Mereka terlihat kerap berduaan tanpa ikatan suami-istri setelah berada di Aceh, kata Salman,
“Kita tidak tahu apakah mereka sudah menikah atau belum, juga soal kebersihan mereka. Itu menurut masyarakat.”
Aceh adalah satu-satunya provinsi di Indonesia yang menerapkan hukum Islam di mana berduaan bersama lawan jenis tanpa hubungan kekeluargaan adalah ilegal.
Terkait keluhan warga soal pengungsi Rohingya, KontraS Aceh mengatakan sulit untuk memastikan apakah para pengungsi sudah menikah atau belum karena selama ini rezim junta Myanmar tidak pernah mau memberikan kartu nikah.
“Jangankan buku nikah, kartu identitas saja mereka tidak punya. Jadi bagaimana kita mau memastikannya?” terang Koordinator KontraS Aceh Azharul Husna kepada BenarNews.
Sejak satu dekade lebih, Aceh telah menerima dan membantu para pengungsi Rohingya yang terdampar di perairannya.

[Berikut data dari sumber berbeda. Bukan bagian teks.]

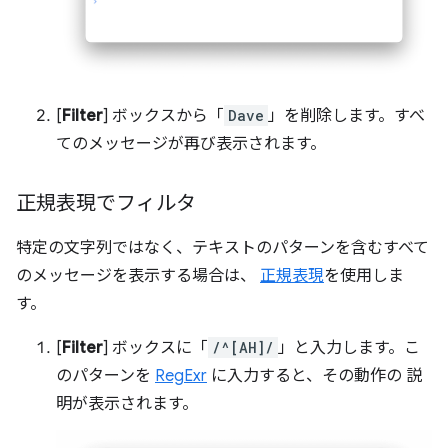
[
Filter
] ボックスから「
Dave
」を削除します。すべ
てのメッセージが再び表示されます。
正規表現でフィルタ
特定の文字列ではなく、テキストのパターンを含むすべて
のメッセージを表示する場合は、
正規表現
を使用しま
す。
[
Filter
] ボックスに「
/^[AH]/
」と入力します。こ
のパターンを
RegExr
に入力すると、その動作の 説
明が表示されます。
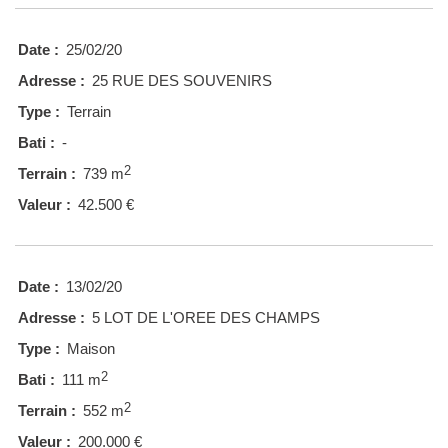
Date :
25/02/20
Adresse :
25 RUE DES SOUVENIRS
Type :
Terrain
Bati :
-
2
Terrain :
739 m
Valeur :
42.500 €
Date :
13/02/20
Adresse :
5 LOT DE L'OREE DES CHAMPS
Type :
Maison
2
Bati :
111 m
2
Terrain :
552 m
Valeur :
200.000 €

Pemerintah Indonesia mengatakan bahwa kebaikan rakyat Aceh banyak dimanfaatkan penyelundup manusia yang mencari keuntungan finansial dari para pengungsi. Tiga nelayan Indonesia pada pertengahan Juni 2021 dijatuhi hukuman lima tahun penjara karena terbukti menyelundupkan puluhan warga Rohingya ke Aceh.
Orang-orang Rohingya - banyak disebut sebagai salah satu etnis paling teraniaya di dunia - hingga kini terus meninggalkan negara asalnya Myanmar untuk menghindari persekusi dan juga pergi dari dari kamp pengungsi Cox’s Bazar di Bangladesh yang keadaannya buruk dimana hampir sejuta warga Rohingya ditampung.
Dengan menggunakan perahu reyot, kadang dengan membayar mahal para calo penyelundup manusia, mereka mengambil tantangan terlunta-lunta di lautan untuk menuju negara lain dengan harapan mendapatkan kehidupan yang lebih baik.
Uzair Thamrin di Banda Aceh berkontribusi dalam berita ini.